:: WORK ITEM ::
Retype the rows below unchanged, beginning at the line that contains "### Flink Application Cluster#" and stopping after the line that contains "therefore bound to".

:: DATA TO PROCESS ::

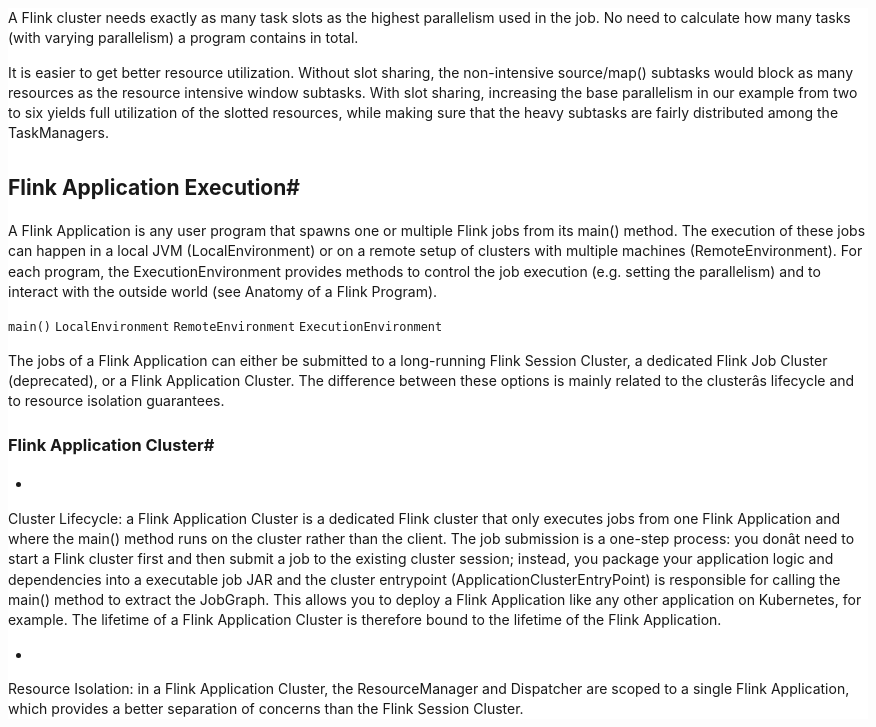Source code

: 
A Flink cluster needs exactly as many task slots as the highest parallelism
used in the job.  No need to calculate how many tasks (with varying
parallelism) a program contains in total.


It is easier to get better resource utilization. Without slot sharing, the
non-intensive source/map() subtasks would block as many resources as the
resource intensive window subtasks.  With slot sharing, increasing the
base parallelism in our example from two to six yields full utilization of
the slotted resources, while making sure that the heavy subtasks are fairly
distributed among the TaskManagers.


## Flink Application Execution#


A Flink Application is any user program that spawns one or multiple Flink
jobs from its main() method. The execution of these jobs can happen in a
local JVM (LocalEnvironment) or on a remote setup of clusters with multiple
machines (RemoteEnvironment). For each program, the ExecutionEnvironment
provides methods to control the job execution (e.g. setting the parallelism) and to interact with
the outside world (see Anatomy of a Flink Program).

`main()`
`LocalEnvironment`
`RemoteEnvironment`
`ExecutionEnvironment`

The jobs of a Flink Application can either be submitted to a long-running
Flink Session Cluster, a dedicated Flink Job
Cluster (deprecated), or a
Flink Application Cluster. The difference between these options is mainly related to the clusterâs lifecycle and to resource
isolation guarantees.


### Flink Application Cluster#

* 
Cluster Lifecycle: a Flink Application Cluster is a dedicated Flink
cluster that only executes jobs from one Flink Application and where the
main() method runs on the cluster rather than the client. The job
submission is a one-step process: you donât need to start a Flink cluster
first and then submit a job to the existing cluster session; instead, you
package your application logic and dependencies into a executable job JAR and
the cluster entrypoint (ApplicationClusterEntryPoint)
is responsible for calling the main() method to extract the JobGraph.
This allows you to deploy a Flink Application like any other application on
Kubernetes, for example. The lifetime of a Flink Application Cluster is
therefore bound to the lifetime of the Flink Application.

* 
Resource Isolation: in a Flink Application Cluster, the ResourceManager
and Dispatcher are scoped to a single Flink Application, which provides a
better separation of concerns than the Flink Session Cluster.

--

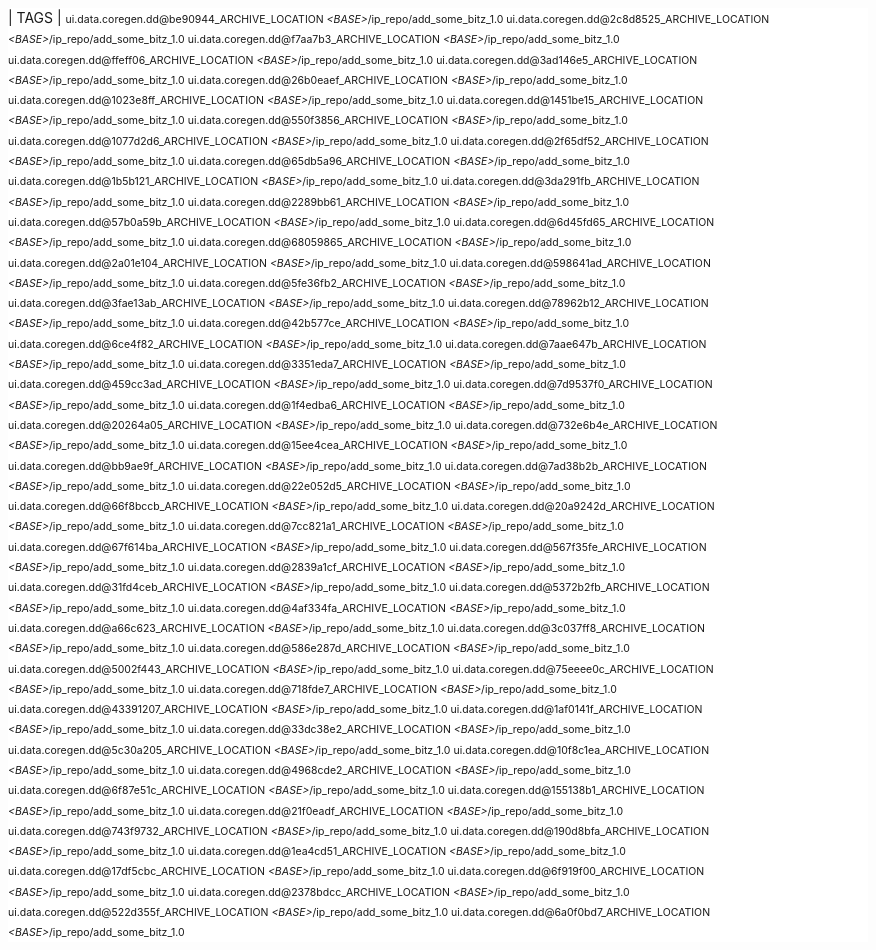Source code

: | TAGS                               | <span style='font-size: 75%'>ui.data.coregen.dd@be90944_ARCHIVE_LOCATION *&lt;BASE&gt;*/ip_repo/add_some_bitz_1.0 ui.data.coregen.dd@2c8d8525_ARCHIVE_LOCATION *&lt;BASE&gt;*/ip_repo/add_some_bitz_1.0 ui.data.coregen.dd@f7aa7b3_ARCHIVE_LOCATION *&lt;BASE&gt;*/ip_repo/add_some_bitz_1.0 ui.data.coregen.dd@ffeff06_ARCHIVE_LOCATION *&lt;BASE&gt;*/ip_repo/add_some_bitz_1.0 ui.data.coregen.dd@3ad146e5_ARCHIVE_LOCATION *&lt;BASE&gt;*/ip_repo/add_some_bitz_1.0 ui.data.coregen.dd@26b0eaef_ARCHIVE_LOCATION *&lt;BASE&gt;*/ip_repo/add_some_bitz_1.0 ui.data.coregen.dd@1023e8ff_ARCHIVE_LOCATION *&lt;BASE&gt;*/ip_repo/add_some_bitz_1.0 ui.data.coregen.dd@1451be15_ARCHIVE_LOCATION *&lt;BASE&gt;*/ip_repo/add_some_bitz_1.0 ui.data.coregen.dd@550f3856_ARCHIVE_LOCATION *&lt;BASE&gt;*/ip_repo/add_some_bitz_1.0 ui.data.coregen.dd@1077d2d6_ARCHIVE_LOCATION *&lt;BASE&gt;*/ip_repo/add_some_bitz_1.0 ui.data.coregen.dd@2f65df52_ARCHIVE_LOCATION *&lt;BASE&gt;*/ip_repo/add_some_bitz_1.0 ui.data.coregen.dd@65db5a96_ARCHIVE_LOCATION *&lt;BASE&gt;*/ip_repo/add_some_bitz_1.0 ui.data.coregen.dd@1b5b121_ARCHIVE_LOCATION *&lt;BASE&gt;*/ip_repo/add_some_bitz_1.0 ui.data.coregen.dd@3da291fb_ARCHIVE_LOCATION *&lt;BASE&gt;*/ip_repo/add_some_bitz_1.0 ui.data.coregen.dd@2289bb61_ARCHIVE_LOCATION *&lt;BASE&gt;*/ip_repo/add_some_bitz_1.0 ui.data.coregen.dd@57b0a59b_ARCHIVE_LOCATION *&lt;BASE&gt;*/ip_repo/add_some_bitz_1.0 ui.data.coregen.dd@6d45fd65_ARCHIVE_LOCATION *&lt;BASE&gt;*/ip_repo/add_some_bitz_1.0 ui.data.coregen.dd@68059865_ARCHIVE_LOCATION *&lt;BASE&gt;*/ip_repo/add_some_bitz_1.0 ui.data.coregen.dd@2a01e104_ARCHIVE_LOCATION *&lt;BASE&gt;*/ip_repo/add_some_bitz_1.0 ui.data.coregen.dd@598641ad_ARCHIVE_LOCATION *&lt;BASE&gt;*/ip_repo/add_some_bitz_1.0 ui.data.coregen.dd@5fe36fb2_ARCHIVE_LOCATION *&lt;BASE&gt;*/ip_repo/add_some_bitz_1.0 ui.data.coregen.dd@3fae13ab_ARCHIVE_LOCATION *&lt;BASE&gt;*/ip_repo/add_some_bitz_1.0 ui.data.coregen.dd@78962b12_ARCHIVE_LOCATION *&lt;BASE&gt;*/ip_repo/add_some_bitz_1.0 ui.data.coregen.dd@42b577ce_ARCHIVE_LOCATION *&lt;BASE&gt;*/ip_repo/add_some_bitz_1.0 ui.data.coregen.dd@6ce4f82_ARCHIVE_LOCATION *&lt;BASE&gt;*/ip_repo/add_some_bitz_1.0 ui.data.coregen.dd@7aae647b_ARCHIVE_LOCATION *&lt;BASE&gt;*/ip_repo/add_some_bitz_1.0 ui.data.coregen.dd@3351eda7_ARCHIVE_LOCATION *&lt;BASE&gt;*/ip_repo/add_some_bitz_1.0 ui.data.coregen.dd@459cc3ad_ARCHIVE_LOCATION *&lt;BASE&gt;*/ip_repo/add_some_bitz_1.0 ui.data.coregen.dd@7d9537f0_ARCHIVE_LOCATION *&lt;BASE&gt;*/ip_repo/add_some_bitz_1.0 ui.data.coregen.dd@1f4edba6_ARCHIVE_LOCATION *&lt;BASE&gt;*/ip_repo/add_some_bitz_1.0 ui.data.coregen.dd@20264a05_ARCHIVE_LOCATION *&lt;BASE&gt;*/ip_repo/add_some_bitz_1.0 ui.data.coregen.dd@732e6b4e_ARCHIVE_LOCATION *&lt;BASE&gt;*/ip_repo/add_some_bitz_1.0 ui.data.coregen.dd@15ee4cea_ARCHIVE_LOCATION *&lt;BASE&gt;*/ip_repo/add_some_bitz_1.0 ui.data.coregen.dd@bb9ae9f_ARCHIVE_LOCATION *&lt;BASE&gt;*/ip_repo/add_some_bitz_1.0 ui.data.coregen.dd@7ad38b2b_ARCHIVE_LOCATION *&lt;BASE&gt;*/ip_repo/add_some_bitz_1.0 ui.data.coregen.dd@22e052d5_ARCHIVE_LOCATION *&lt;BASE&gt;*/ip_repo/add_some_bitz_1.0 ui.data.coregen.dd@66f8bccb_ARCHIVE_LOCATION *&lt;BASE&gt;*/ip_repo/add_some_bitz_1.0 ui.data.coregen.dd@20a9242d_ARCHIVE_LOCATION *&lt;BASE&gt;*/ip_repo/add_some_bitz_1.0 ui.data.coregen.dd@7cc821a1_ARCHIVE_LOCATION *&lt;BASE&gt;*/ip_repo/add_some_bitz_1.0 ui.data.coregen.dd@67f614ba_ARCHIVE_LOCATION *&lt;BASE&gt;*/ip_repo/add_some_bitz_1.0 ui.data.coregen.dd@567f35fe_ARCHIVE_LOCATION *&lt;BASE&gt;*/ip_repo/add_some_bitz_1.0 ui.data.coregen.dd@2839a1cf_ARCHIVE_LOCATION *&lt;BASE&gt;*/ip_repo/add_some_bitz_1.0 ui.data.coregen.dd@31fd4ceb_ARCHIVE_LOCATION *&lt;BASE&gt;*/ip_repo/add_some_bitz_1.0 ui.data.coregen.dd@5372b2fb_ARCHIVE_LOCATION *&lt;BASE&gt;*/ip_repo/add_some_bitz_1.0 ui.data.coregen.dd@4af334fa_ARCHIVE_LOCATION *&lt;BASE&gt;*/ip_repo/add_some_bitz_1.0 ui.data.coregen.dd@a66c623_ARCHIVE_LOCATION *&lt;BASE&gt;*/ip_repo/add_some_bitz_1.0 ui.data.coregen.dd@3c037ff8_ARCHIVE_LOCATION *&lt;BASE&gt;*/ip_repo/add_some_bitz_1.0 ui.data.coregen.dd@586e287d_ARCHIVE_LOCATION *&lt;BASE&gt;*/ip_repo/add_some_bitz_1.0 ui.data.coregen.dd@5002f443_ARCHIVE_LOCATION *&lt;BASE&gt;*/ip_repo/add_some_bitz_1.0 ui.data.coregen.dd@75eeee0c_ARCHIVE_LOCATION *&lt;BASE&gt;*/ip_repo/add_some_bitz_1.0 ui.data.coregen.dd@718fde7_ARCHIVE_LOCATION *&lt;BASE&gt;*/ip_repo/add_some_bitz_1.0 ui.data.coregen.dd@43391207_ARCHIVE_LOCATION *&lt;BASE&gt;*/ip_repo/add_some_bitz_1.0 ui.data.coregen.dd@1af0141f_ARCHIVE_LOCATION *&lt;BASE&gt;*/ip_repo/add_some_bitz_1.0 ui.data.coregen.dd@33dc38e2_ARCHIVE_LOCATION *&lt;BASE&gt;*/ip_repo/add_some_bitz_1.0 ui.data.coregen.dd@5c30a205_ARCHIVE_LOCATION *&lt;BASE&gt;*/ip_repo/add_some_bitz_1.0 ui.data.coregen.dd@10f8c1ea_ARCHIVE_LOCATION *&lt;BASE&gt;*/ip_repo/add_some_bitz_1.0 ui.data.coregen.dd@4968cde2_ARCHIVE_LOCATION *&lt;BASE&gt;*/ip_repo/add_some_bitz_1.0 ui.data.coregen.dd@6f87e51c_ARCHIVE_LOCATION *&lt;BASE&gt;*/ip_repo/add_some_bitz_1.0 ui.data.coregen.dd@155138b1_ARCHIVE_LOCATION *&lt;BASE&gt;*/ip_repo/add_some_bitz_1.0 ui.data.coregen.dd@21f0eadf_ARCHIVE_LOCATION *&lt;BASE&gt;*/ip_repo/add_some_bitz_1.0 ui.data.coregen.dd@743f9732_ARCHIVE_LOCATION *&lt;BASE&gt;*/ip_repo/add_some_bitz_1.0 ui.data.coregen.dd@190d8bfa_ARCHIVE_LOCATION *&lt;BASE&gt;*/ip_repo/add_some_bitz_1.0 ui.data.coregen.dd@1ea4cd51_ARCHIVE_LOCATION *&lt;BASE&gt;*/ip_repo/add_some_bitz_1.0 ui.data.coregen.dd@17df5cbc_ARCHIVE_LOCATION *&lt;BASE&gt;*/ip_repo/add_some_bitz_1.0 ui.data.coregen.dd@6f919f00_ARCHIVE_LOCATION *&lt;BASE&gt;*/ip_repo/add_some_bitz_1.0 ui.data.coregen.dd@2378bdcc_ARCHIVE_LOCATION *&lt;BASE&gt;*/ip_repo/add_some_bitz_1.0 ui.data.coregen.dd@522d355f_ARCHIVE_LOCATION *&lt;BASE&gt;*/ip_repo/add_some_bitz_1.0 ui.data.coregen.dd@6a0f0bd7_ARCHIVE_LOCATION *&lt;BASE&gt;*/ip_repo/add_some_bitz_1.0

:: ANSWER SECTION ::
### Flink Application Cluster#

* 
Cluster Lifecycle: a Flink Application Cluster is a dedicated Flink
cluster that only executes jobs from one Flink Application and where the
main() method runs on the cluster rather than the client. The job
submission is a one-step process: you donât need to start a Flink cluster
first and then submit a job to the existing cluster session; instead, you
package your application logic and dependencies into a executable job JAR and
the cluster entrypoint (ApplicationClusterEntryPoint)
is responsible for calling the main() method to extract the JobGraph.
This allows you to deploy a Flink Application like any other application on
Kubernetes, for example. The lifetime of a Flink Application Cluster is
therefore bound to the lifetime of the Flink Application.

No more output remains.